Give an exact copy of the line that has "What is the bounding box of the shrub" and of every line below it, through the last, with nothing else.
Data extracts below:
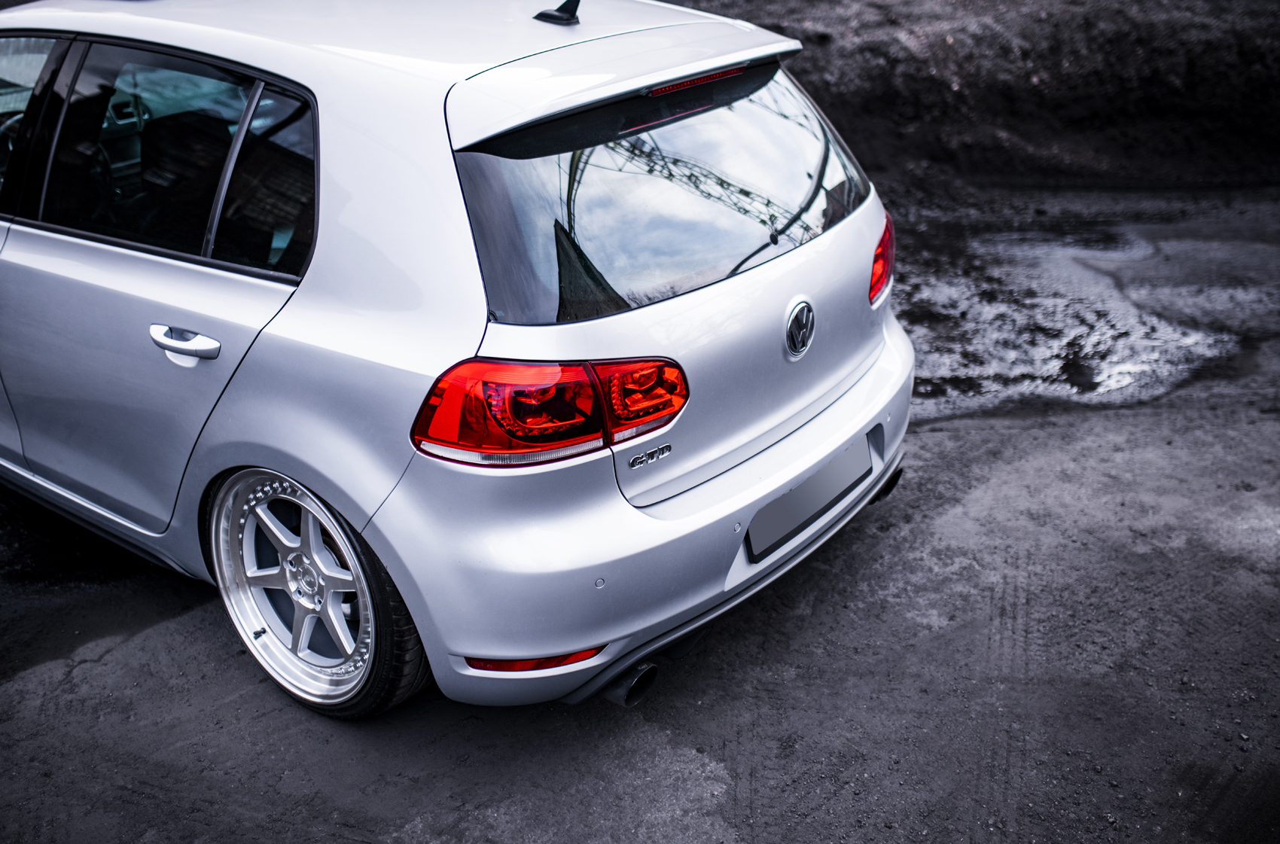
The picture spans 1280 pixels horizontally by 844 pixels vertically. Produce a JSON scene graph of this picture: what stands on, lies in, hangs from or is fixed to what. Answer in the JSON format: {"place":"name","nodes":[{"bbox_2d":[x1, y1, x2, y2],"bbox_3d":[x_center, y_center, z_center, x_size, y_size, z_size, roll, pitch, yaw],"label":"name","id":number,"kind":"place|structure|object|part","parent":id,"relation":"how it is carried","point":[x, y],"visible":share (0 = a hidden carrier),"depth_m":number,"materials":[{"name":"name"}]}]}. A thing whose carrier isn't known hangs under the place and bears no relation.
{"place":"outdoors","nodes":[
{"label":"outdoors","id":0,"kind":"place"},
{"bbox_2d":[0,178,1279,843],"label":"asphalt ground","id":1,"kind":"structure","parent":0,"point":[96,670],"materials":[{"name":"grey"}]},
{"bbox_2d":[0,0,917,718],"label":"car","id":2,"kind":"object","parent":1,"relation":"on","point":[772,486],"visible":0.95,"depth_m":2.67,"materials":[{"name":"white metal"}]},
{"label":"front door window","id":3,"kind":"part","parent":2,"relation":"part of","materials":[{"name":"glass"}]},
{"label":"steering wheel","id":4,"kind":"part","parent":2,"relation":"part of","materials":[{"name":"black"}]},
{"label":"door","id":5,"kind":"part","parent":2,"relation":"part of","materials":[{"name":"metal"}]},
{"label":"door window","id":6,"kind":"part","parent":2,"relation":"part of","materials":[{"name":"black glass"}]},
{"label":"door handle","id":7,"kind":"part","parent":2,"relation":"part of","materials":[{"name":"silver metal"}]},
{"label":"quarter window","id":8,"kind":"part","parent":2,"relation":"part of","materials":[{"name":"black glass"}]},
{"label":"wheel","id":9,"kind":"part","parent":2,"relation":"part of","materials":[{"name":"silver metal"}]},
{"bbox_2d":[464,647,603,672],"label":"reflector","id":10,"kind":"object","parent":2,"relation":"attached to","point":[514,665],"visible":0.33,"depth_m":2.52,"materials":[{"name":"red plastic"}]},
{"bbox_2d":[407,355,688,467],"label":"tail light","id":11,"kind":"object","parent":2,"relation":"attached to","point":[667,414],"visible":0.9,"depth_m":2.40,"materials":[{"name":"red plastic"}]},
{"bbox_2d":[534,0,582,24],"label":"car antenna","id":12,"kind":"object","parent":2,"relation":"on","point":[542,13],"visible":0.98,"depth_m":3.03,"materials":[{"name":"black plastic"}]},
{"bbox_2d":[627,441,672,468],"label":"model badge","id":13,"kind":"object","parent":2,"relation":"attached to","point":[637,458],"visible":0.97,"depth_m":2.55,"materials":[{"name":"silver metal"}]},
{"label":"bumper","id":14,"kind":"part","parent":2,"relation":"part of","materials":[{"name":"silver plastic"}]},
{"label":"window","id":15,"kind":"part","parent":2,"relation":"part of","materials":[{"name":"black glass"}]},
{"bbox_2d":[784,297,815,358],"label":"car emblem","id":16,"kind":"object","parent":2,"relation":"attached to","point":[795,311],"visible":0.96,"depth_m":2.96,"materials":[{"name":"silver metal"}]},
{"bbox_2d":[746,435,873,562],"bbox_3d":[0.440,0.192,3.176,0.064,0.152,0.536,19,33,34],"label":"license plate","id":17,"kind":"object","parent":2,"relation":"attached to","point":[803,495],"visible":0.94,"depth_m":3.14,"materials":[{"name":"grey"}]},
{"bbox_2d":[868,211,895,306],"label":"tail light","id":18,"kind":"object","parent":2,"relation":"attached to","point":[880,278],"visible":0.53,"depth_m":3.48,"materials":[{"name":"red plastic"}]},
{"bbox_2d":[892,195,1279,418],"label":"puddle","id":19,"kind":"object","parent":1,"relation":"on","point":[1143,254],"visible":0.56,"materials":[{"name":"liquid"}]},
{"bbox_2d":[660,0,1279,199],"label":"dirt bank","id":20,"kind":"structure","parent":0,"point":[1188,60],"materials":[{"name":"black soil"}]}
]}

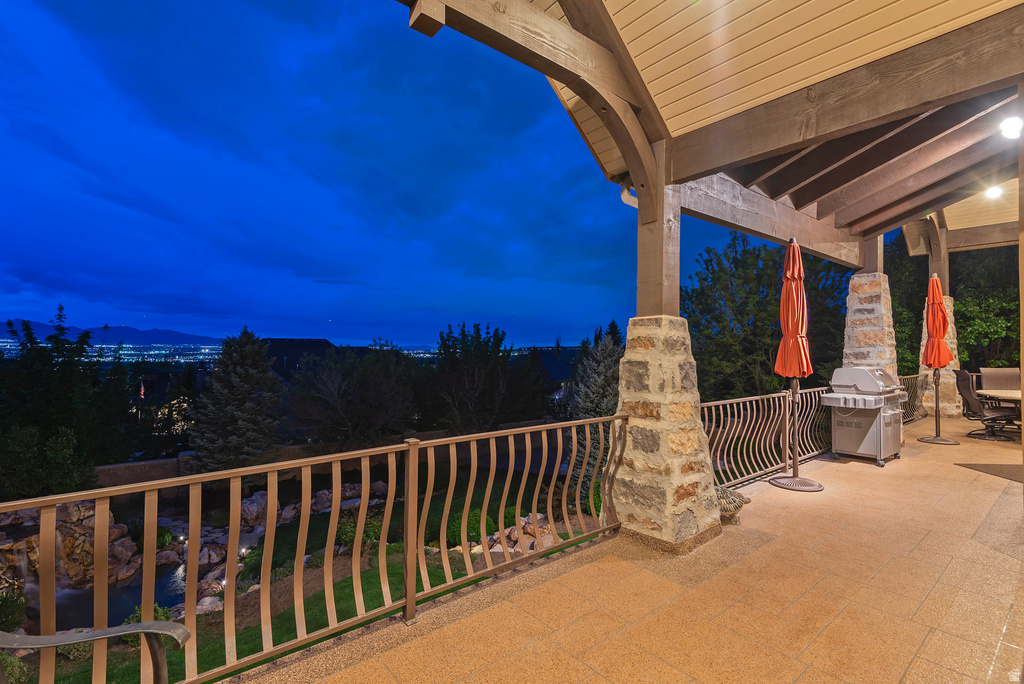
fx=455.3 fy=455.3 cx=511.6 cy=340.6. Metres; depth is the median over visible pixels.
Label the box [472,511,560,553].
rock pile
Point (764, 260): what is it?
tree
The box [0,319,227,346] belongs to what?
mountain
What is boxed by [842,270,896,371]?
stone pillar
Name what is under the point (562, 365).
house
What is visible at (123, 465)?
garden wall
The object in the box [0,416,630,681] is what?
metal railing
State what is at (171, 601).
pond
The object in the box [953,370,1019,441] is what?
patio chair
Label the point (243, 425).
evergreen tree
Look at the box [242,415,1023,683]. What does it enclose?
tiled patio
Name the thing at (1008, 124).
ceiling light
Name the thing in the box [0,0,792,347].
sky
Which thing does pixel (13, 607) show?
shrub
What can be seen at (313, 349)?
house
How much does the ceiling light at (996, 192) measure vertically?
0.155 m
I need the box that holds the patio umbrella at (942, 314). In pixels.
[917,272,957,443]
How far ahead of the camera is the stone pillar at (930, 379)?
9.69 m
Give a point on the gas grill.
(872, 383)
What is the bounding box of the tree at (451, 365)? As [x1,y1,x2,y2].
[428,321,542,432]
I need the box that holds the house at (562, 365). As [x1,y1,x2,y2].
[523,345,580,397]
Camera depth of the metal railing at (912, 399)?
9.25 m
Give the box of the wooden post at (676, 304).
[636,138,680,318]
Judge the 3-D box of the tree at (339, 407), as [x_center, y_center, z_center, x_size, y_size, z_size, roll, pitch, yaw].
[-7.013,3.010,21.107,6.544,6.119,6.485,0,-1,28]
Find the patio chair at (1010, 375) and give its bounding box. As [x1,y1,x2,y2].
[980,367,1021,391]
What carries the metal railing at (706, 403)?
on the tiled patio
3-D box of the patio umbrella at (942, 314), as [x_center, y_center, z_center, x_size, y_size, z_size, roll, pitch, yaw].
[6.846,0.269,7.324,0.633,2.737,0.613,1,-1,-41]
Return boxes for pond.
[29,554,190,631]
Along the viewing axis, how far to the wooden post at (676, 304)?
3.66 m
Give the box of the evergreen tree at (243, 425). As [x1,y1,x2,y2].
[186,328,285,472]
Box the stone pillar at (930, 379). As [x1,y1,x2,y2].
[918,293,959,417]
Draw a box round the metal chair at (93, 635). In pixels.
[0,619,190,683]
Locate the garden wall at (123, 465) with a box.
[93,422,558,491]
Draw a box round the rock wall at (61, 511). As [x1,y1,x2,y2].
[0,500,137,595]
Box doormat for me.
[955,462,1021,483]
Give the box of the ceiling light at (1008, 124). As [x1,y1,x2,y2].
[999,114,1022,138]
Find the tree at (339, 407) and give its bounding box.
[282,342,422,446]
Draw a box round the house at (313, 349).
[262,339,335,382]
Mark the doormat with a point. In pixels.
(994, 467)
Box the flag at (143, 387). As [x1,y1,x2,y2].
[138,377,145,399]
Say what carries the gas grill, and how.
on the tiled patio
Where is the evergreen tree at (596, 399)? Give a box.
[566,325,622,491]
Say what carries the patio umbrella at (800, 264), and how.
on the tiled patio
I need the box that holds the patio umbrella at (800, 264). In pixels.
[768,239,825,491]
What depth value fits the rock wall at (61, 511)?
8.67 m
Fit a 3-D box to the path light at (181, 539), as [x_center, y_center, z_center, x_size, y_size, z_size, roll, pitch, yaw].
[-7.031,4.289,9.715,0.206,0.324,0.206,1,-1,-41]
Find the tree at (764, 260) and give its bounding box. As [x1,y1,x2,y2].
[684,234,850,398]
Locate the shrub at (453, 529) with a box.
[446,509,491,547]
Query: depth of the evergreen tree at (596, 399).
13.16 m
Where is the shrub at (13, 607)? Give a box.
[0,586,28,632]
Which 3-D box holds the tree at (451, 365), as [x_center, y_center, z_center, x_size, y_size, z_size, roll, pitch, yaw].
[-1.556,2.683,22.739,5.931,7.289,5.923,0,-1,29]
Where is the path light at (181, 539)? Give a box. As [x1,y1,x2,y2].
[176,533,187,547]
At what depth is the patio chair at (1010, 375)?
8.78 m
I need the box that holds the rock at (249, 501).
[238,489,269,527]
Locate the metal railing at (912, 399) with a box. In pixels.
[899,373,929,423]
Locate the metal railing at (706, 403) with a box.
[701,386,831,487]
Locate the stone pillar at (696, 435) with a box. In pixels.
[611,314,720,555]
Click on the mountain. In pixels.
(165, 334)
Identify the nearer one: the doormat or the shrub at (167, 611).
the doormat
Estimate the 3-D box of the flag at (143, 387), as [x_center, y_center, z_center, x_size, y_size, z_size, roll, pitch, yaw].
[-21.011,2.901,25.877,0.324,1.670,0.254,1,-1,-41]
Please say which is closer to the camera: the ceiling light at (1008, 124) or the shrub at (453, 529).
the ceiling light at (1008, 124)
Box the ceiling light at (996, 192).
[984,184,1002,199]
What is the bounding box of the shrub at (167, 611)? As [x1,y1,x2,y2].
[126,603,173,624]
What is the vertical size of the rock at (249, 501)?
0.904 m
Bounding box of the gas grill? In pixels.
End of Data extracts.
• **Answer to the problem**:
What is the bounding box of the shrub at (167, 611)? As [x1,y1,x2,y2].
[126,603,173,624]
What is the vertical size of the rock at (249, 501)?
0.904 m
Bounding box of the gas grill? In pixels.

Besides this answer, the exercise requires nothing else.